The new law holds people liable for environmental destruction if they acted with knowledge of the damage their actions would cause. This aspect of the law is important, experts said, because it means that a permit is no longer enough for a company to avoid debt.

“If new information shows that behavior causes irreversible damage to health and nature – you will have to stop,” a member of the European Parliament from the Netherlands, Antonius Manders, told Euronews.

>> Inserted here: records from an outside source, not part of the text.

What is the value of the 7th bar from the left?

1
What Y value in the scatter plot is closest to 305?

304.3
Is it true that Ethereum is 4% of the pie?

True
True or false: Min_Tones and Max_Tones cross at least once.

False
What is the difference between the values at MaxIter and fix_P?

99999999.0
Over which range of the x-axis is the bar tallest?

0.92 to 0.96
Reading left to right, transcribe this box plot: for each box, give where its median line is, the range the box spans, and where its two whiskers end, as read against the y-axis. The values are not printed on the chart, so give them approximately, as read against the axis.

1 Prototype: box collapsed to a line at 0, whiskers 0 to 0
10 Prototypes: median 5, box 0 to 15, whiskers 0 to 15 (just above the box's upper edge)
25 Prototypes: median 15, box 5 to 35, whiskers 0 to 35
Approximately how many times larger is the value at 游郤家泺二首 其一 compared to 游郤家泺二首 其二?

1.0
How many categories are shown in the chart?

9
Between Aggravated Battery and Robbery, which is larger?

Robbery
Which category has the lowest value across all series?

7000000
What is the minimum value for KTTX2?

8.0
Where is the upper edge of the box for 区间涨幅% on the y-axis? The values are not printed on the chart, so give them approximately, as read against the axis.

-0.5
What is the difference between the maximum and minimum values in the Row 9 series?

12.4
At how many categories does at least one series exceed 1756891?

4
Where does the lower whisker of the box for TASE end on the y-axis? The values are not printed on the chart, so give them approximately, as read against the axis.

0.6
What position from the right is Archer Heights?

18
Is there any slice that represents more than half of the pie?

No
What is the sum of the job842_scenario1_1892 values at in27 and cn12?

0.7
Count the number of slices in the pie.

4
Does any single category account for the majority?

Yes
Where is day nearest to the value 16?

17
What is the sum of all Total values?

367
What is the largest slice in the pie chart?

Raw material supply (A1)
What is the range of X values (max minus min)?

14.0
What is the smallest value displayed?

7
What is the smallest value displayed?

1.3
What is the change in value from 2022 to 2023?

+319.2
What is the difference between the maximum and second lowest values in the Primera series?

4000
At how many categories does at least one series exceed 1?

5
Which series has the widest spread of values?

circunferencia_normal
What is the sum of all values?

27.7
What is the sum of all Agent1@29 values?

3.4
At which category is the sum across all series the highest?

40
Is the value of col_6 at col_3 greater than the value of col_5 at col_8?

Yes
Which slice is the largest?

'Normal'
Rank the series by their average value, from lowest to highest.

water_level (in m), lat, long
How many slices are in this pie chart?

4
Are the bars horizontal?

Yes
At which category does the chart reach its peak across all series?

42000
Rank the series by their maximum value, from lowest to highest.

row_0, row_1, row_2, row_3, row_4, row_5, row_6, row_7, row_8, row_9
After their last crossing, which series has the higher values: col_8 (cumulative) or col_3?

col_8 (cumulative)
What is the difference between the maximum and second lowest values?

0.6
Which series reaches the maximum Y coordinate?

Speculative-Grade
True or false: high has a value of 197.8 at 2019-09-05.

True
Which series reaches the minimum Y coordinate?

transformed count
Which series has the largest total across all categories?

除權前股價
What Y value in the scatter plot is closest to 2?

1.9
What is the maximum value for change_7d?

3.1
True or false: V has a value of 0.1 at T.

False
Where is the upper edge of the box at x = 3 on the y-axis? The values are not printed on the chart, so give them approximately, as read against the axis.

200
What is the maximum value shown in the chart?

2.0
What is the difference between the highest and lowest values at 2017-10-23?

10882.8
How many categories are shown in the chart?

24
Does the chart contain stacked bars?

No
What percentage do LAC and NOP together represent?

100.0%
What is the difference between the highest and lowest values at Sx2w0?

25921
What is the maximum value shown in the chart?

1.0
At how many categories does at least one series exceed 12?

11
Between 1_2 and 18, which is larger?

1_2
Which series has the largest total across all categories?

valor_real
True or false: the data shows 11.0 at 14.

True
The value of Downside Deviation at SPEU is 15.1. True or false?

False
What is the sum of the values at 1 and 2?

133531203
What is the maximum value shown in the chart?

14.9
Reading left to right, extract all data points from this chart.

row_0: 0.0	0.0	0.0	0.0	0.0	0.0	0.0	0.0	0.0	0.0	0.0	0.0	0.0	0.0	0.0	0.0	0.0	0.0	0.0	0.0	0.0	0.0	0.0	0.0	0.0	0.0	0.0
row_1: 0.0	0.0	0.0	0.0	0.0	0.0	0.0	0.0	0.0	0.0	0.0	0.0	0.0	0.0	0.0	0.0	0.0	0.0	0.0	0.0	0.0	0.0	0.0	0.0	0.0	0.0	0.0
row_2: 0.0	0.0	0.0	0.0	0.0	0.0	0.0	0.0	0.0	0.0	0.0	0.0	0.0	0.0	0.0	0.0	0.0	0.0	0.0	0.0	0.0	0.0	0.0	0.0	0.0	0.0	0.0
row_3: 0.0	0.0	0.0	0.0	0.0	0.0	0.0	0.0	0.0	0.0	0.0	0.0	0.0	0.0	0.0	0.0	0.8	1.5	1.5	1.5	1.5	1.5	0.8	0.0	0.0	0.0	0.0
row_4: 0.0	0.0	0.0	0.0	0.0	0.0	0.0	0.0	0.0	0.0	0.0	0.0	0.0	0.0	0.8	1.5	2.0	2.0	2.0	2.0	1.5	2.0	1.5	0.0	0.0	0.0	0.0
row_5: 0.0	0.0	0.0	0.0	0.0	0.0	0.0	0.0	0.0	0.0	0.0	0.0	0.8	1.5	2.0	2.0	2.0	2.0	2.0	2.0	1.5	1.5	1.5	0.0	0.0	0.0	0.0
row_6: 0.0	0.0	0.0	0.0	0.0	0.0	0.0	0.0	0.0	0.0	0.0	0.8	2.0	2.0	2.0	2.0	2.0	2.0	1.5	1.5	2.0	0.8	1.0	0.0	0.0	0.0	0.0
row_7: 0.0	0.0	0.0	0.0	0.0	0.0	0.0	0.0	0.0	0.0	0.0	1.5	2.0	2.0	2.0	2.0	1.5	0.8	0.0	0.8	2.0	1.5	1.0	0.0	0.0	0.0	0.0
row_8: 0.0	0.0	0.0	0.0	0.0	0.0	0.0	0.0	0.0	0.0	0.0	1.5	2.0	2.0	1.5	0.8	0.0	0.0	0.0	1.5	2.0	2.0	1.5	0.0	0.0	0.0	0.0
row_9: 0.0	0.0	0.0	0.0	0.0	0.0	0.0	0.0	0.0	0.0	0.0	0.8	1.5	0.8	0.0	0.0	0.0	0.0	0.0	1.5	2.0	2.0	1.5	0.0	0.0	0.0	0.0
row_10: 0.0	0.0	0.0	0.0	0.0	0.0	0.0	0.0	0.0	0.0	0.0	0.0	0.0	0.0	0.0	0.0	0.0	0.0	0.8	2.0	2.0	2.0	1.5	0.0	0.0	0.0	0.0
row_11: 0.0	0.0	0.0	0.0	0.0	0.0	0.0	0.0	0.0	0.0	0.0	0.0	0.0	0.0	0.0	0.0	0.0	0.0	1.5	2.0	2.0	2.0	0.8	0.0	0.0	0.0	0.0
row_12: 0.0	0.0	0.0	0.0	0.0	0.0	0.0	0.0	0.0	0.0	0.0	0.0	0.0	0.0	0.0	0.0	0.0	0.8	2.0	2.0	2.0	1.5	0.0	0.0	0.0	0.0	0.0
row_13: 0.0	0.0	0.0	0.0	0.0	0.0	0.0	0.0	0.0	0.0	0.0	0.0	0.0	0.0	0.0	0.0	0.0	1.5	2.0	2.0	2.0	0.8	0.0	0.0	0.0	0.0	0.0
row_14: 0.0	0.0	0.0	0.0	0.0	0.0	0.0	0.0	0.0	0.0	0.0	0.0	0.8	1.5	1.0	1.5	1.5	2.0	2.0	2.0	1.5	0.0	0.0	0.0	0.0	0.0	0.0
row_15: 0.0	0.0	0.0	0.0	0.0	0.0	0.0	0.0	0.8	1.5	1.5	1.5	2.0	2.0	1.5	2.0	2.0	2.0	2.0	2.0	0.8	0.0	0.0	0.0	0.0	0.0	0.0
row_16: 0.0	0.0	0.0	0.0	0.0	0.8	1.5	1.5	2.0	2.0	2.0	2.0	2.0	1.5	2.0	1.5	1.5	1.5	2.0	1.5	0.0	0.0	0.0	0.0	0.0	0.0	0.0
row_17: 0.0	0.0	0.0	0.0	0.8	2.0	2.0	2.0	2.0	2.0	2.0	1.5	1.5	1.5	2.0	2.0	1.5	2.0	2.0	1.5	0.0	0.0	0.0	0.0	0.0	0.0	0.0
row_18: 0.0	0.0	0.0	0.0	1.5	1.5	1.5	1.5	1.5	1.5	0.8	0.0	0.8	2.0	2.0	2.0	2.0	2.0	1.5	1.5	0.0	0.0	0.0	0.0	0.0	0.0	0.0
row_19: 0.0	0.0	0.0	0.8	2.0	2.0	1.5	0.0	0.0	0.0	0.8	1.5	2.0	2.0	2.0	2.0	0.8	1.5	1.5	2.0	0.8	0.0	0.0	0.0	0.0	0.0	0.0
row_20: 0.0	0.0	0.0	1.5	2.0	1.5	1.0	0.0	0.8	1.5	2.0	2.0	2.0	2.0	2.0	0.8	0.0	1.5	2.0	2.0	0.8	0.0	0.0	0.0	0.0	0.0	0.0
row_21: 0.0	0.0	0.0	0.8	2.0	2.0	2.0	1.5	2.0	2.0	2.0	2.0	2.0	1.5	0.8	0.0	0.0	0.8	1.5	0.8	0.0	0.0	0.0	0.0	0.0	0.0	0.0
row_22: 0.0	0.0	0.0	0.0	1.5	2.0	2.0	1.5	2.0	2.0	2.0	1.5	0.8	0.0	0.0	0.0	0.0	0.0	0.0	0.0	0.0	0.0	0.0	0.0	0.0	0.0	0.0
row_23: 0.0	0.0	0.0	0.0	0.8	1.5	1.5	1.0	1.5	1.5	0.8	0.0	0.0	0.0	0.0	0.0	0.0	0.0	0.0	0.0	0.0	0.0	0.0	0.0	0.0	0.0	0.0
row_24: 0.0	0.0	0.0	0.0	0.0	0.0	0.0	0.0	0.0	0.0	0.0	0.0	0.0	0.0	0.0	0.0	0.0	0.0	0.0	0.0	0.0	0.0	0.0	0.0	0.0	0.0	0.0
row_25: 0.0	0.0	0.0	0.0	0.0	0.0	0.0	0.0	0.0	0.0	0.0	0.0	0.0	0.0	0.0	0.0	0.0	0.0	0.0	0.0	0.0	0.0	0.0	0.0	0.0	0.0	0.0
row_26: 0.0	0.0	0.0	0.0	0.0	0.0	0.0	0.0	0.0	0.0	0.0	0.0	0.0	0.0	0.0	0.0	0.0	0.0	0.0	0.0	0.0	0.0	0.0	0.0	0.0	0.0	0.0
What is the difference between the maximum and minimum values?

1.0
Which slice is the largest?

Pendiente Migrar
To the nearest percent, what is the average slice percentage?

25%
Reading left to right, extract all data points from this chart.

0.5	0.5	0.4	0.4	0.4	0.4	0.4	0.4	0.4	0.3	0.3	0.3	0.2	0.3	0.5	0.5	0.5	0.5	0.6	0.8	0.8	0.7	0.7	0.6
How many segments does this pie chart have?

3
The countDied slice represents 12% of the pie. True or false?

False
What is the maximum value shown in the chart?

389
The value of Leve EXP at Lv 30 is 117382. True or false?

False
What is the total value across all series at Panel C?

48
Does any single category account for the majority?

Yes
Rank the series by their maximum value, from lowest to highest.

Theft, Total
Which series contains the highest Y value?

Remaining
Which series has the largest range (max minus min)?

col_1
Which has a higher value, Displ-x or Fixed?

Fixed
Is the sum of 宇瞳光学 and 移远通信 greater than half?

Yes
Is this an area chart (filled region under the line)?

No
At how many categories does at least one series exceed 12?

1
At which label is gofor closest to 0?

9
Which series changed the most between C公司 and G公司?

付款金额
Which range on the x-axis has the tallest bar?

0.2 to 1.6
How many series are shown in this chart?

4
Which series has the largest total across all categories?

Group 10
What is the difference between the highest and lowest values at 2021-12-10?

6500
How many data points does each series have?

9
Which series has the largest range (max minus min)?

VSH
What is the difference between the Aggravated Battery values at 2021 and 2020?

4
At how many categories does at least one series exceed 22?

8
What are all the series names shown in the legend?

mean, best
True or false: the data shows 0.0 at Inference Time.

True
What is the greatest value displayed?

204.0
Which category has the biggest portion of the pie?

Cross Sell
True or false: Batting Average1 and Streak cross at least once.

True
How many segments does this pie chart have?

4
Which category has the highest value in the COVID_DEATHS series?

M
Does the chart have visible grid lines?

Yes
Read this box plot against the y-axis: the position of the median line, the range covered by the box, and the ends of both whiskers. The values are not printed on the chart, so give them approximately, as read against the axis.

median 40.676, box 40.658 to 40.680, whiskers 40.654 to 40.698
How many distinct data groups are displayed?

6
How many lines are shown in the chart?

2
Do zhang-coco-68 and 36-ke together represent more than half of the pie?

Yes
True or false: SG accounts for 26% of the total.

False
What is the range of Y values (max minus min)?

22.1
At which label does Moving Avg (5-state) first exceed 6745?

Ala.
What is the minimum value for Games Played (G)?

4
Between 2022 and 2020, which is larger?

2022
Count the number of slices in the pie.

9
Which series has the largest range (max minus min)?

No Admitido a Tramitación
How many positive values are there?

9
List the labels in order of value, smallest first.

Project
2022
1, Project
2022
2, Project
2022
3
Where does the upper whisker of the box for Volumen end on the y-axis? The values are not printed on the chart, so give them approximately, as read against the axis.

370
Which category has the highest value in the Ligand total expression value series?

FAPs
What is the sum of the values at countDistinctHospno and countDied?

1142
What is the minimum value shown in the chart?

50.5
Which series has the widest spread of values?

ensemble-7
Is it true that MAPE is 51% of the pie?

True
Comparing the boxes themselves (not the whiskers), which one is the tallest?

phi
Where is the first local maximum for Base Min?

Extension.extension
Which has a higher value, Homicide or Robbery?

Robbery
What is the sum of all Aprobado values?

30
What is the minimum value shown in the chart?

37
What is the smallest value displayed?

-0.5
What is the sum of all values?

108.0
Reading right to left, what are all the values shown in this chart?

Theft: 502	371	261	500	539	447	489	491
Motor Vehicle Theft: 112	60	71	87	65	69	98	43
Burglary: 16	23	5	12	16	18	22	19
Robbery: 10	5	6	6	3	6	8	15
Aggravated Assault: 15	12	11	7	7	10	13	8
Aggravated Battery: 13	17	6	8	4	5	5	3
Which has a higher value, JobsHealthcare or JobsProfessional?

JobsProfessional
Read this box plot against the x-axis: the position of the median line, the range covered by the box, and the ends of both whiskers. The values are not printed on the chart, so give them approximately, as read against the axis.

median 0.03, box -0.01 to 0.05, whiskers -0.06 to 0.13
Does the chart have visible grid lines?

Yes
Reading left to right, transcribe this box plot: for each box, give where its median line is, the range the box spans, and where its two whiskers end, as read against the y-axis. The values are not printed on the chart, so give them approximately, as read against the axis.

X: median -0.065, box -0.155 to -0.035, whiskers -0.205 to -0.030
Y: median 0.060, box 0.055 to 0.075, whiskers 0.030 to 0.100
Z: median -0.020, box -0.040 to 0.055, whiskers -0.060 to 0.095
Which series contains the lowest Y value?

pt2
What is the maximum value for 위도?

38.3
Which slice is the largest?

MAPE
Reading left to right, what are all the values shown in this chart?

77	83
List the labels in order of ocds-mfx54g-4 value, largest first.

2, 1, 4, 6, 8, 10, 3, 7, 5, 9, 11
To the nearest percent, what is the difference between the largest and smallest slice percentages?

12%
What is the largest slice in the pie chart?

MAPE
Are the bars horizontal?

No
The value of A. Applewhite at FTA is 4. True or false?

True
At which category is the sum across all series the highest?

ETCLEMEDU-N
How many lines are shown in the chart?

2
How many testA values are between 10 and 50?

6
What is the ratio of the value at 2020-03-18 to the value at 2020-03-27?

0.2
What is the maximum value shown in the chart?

Advocates like Mehta hope the EU’s move will have influence beyond Europe’s borders. The main goal of the Stop Ecocide campaign is for the International Criminal Court to designate ecocide as the fifth international crime it prosecutes, after crimes against humanity, war crimes, crimes of aggression and genocide. Currently, environmental destruction can only be prosecuted as a war crime at the ICC, and limitations in the law make it extremely difficult to do.

The campaign attracted a diverse group of supporters. The tiny island of Vanuatu has called for the international criminalization of ecocide as a way to limit global warming emissions, while the Ukrainian government has advocated using it as a tool to hold individuals accountable for wartime environmental destruction . The latter’s calls escalated after Russia last summer destroy the Kakhovka Dam in southern Ukraine, flooding more than 230 square miles, killing scores of people and spreading chemical pollution across the country.

Kate Mackintosh, the executive director of the Netherlands-based UCLA Law Promise Institute Europe, told Grist that the ICC is unlikely to adopt an ecocide law if other countries do not do so first.

“It’s not something you can just pull out of thin air,” she said, adding that any international jurisprudence must have a precedent at the national level. “That’s the way states are going to accept it.”

The EU’s 27 member states will have two years to adapt the new legislation into their penal codes. Thereafter, its implementation must be reviewed and updated at least once every five years using a “risk analysis-based approach” to account for advances in experts’ understanding of what might constitute an environmental crime. Mehta said despite its omission of some important offences, the law sets an important example for other countries. Just days before the EU vote, Belgium amended its criminal code to include the directive, make it the first country in Europe to recognize ecocide as a crime.

The ruling “shows leadership and compassion,” Mehta said. “This will establish a clear moral as well as legal ‘red line’, creating an essential direction for European industry leaders and policy makers going forward.”